James Rhodes interview: ‘Classical music is filled with assholes’
In his own words, five things you didn't know about the maverick pianist
Mon Sep 1 2014
Playing the piano offered classical pianist James Rhodes a route through addiction and mental health issues after an abusive childhood. Now, his new campaigning Channel 4 show ‘Don’t Stop the Music’ is fighting to keep music education in schools. If he’s able to translate his relentless energy and evangelical belief in the power of music to this most worthy of causes, the government won’t stand a chance.
‘Childhood has to be a time of wonder and awe, and creativity is the quickest route to that,’ he says. ‘There has to be some sort of counterpoint to Maths, English and RE. Otherwise, what’s the fucking point?’
1. Music really did save his life.
‘Despite what my head says about the world being a hostile, untrustworthy, vile, steaming pile of shit, I Iisten to a piece of Bach and it tunnels into me and touches something completely sacred. If you’re in a psych ward, have broken up with the love of your life or been diagnosed with something monstrous, it won’t make everything better, but it may provide a brief window of respite. It kept me alive for years.’
2. He has the solution to classical music’s image problem.
‘Classical music is filled with assholes. It’s been appropriated for a certain group of people and shrouded in its own genius bullshit. It’s so frustrating: the presentation, the programming, the price of tickets, the time they put concerts on. So you end up with “Classic FM 100 Best Chillout Classics Ever Vol 7”. Alfie Boe singing “Phantom of the Opera”? I’d rather rim a tramp than listen to that stuff. So, we the musicians should play different venues, talk to the audience from the stage, give the pieces a storyline. I don’t give a fuck if you don’t like it, but at least listen to it before you decide. The one thing that should never be changed is the music itself. Anything else is up for grabs.’
3. He could teach his celebrity chums a thing or two.
‘Benedict [Cumberbatch] comes and supports my concerts. He’s got quite moved at some of them, but then so has my mum, so what does that say about me? He’s had a few piano lessons; if he had time to practise he’d be brilliant. Stephen Fry plays the piano too, although not particularly well. It’s the one thing I’m better at than him, so fuck him!’
4. As his new show proves, he’s a man on a mission.
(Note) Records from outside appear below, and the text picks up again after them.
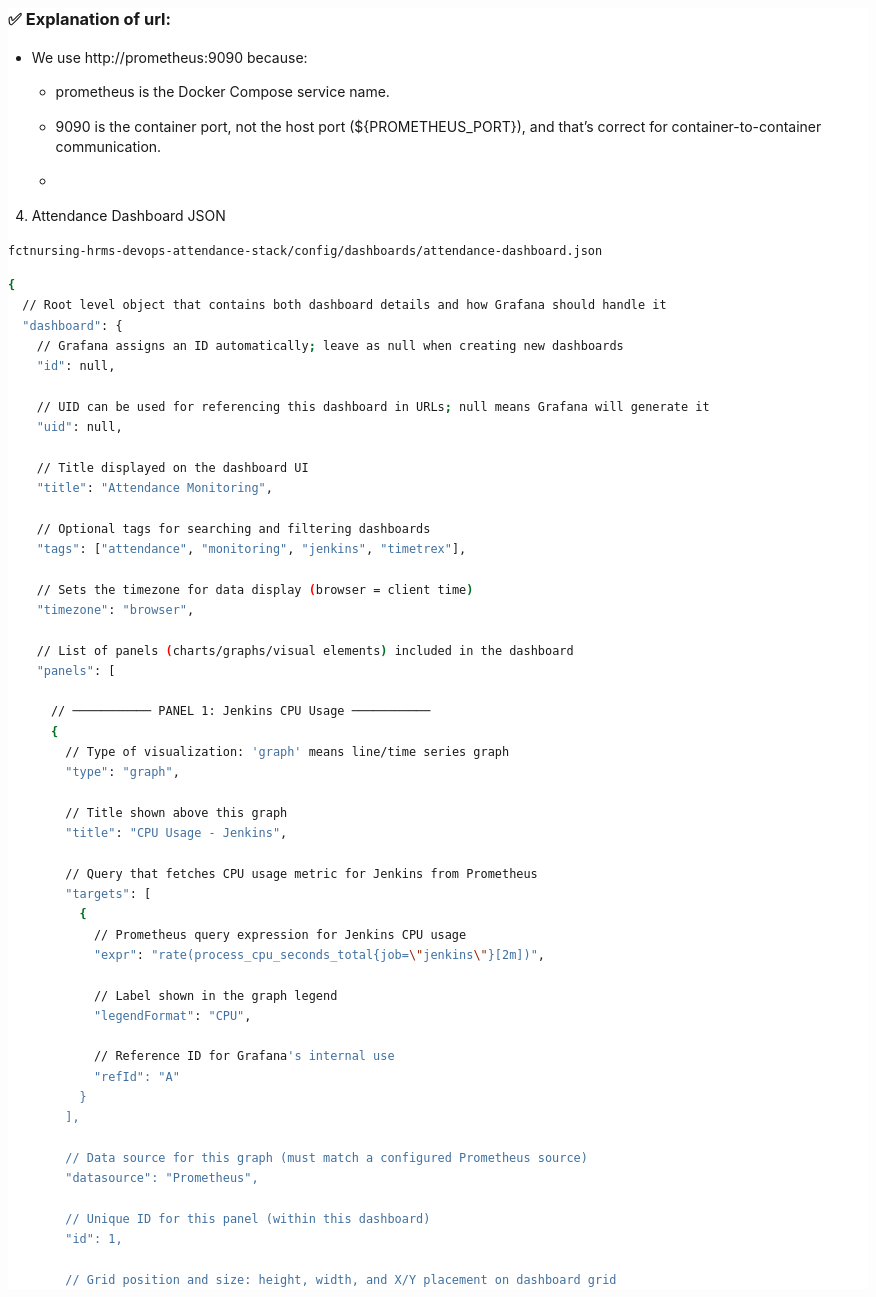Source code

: 
### ✅ Explanation of url:

- We use http://prometheus:9090 because:

  - prometheus is the Docker Compose service name.

  - 9090 is the container port, not the host port (${PROMETHEUS_PORT}), and that’s correct for container-to-container communication.
  - 

4. Attendance Dashboard JSON

`fctnursing-hrms-devops-attendance-stack/config/dashboards/attendance-dashboard.json`

```bash
{
  // Root level object that contains both dashboard details and how Grafana should handle it
  "dashboard": {
    // Grafana assigns an ID automatically; leave as null when creating new dashboards
    "id": null,
    
    // UID can be used for referencing this dashboard in URLs; null means Grafana will generate it
    "uid": null,

    // Title displayed on the dashboard UI
    "title": "Attendance Monitoring",

    // Optional tags for searching and filtering dashboards
    "tags": ["attendance", "monitoring", "jenkins", "timetrex"],

    // Sets the timezone for data display (browser = client time)
    "timezone": "browser",

    // List of panels (charts/graphs/visual elements) included in the dashboard
    "panels": [

      // ─────────── PANEL 1: Jenkins CPU Usage ───────────
      {
        // Type of visualization: 'graph' means line/time series graph
        "type": "graph",

        // Title shown above this graph
        "title": "CPU Usage - Jenkins",

        // Query that fetches CPU usage metric for Jenkins from Prometheus
        "targets": [
          {
            // Prometheus query expression for Jenkins CPU usage
            "expr": "rate(process_cpu_seconds_total{job=\"jenkins\"}[2m])",

            // Label shown in the graph legend
            "legendFormat": "CPU",

            // Reference ID for Grafana's internal use
            "refId": "A"
          }
        ],

        // Data source for this graph (must match a configured Prometheus source)
        "datasource": "Prometheus",

        // Unique ID for this panel (within this dashboard)
        "id": 1,

        // Grid position and size: height, width, and X/Y placement on dashboard grid
```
‘Music education has become a luxury when it should be a basic human right. How many kids don’t know they have this inherent talent? I started off with a school in Basildon, got instruments and specialist tutors in for free and started an orchestra. Then I thought about an instrument amnesty, and taking it nationwide: give a £500 trumpet to a kid who hasn’t been given much of anything, and it’s met with disbelief, then suspicion, then delight. We criminally underestimate kids, but they look after them, practise, show up on time to rehearsals and grow about three feet taller when they perform.’
5. And he needs your help.
‘Find any instrument – anything that isn’t electronic or a piano – fill out the form online, take it to your nearest Oxfam and we’ll do the rest. I guarantee it’ll get into the hands of some kid, and it might change their life forever.’